WHAT THE EXERCISE ASKS ▸ What is the number of lines in the data below that contain "Recht"? Answer with that number and no other words.

EXTRACTED ENTRIES ▸

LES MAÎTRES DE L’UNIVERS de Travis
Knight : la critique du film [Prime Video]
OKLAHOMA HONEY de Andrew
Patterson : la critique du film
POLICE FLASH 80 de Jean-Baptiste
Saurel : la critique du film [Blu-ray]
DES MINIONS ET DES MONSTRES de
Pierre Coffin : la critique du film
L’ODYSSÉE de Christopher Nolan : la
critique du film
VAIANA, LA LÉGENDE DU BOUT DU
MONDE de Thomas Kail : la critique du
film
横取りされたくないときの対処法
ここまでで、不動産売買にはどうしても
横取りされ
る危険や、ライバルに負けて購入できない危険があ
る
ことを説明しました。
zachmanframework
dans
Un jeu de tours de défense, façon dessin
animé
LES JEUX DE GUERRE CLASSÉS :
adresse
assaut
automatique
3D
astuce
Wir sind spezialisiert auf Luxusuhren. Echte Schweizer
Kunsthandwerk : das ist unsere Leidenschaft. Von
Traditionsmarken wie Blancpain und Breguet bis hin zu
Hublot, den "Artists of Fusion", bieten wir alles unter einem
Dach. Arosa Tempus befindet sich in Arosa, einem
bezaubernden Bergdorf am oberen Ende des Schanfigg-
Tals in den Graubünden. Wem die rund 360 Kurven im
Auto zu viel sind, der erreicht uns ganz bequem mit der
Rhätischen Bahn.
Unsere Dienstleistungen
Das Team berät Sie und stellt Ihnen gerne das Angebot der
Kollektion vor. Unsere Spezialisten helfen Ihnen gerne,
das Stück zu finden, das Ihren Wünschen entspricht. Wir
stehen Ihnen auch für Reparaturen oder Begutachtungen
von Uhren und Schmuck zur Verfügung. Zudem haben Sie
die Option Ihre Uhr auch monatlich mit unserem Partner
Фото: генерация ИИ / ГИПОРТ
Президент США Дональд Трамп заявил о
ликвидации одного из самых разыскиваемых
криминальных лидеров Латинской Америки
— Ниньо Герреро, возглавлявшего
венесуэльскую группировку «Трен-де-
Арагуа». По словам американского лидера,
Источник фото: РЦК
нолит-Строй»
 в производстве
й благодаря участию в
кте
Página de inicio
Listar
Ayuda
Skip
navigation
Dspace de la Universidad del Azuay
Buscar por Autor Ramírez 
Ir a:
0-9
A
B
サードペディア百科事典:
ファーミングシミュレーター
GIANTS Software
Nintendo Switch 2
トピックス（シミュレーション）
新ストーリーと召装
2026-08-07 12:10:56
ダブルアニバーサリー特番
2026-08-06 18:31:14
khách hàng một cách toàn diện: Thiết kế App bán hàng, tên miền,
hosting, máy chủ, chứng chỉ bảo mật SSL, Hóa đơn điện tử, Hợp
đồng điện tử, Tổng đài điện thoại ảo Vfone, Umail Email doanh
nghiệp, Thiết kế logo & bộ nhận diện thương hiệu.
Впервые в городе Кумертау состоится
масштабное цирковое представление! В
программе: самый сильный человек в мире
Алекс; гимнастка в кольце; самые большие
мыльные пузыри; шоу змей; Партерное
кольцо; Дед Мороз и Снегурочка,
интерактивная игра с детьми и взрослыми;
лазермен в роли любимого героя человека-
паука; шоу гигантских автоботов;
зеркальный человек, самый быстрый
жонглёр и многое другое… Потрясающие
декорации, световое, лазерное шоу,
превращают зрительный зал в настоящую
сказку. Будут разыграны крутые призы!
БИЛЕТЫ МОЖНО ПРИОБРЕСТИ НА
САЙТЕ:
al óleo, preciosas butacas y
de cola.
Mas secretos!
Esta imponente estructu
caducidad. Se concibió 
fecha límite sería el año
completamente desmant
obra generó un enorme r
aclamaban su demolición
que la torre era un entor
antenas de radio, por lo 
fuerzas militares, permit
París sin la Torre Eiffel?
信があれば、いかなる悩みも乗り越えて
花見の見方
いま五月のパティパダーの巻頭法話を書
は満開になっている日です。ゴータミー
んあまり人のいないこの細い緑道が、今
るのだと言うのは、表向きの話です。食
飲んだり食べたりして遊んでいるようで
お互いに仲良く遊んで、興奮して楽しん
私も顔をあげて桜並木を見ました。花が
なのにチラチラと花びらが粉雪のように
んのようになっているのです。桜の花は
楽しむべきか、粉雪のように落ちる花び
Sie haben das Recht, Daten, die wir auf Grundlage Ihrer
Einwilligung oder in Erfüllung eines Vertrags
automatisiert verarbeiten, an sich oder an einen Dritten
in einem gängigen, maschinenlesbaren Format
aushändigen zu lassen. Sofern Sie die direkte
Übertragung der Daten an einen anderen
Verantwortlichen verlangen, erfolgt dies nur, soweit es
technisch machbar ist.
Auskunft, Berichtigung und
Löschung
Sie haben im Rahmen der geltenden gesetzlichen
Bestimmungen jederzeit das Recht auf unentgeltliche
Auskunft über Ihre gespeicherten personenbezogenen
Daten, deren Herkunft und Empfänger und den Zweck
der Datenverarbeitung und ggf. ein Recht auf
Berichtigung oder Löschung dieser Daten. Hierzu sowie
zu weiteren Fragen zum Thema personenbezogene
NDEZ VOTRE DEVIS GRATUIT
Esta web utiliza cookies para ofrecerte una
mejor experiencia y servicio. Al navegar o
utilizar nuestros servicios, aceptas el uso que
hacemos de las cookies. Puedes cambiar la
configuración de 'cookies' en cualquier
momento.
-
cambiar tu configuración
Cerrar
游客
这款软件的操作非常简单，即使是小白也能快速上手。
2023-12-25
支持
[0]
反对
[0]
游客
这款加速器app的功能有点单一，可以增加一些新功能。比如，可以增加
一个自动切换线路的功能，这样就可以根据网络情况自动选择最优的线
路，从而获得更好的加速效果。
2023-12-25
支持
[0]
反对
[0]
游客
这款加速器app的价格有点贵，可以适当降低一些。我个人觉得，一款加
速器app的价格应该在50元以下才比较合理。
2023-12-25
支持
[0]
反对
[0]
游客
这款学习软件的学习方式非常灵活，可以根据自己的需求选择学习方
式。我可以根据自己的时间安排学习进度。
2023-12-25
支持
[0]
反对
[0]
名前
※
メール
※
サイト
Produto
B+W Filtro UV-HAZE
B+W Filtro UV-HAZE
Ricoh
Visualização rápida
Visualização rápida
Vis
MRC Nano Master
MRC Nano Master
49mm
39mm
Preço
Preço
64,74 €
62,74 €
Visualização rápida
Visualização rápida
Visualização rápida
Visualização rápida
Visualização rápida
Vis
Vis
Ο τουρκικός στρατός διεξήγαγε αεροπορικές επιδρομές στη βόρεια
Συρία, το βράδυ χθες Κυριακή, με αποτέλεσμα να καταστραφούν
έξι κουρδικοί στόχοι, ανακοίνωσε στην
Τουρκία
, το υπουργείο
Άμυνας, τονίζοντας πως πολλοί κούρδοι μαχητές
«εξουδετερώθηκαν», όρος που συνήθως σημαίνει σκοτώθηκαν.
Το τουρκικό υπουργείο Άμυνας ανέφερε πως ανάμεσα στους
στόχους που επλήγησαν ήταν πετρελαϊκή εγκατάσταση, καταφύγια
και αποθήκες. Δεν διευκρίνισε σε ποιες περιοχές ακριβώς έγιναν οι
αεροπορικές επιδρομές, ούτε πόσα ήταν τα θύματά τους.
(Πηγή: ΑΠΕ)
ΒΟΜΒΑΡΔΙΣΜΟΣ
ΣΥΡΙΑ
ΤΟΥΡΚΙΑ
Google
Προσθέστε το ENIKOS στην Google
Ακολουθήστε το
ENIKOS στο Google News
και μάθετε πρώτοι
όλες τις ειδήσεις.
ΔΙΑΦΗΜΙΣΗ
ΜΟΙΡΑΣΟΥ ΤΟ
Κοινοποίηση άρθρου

RESULT OF THE EXERCISE ▸ 3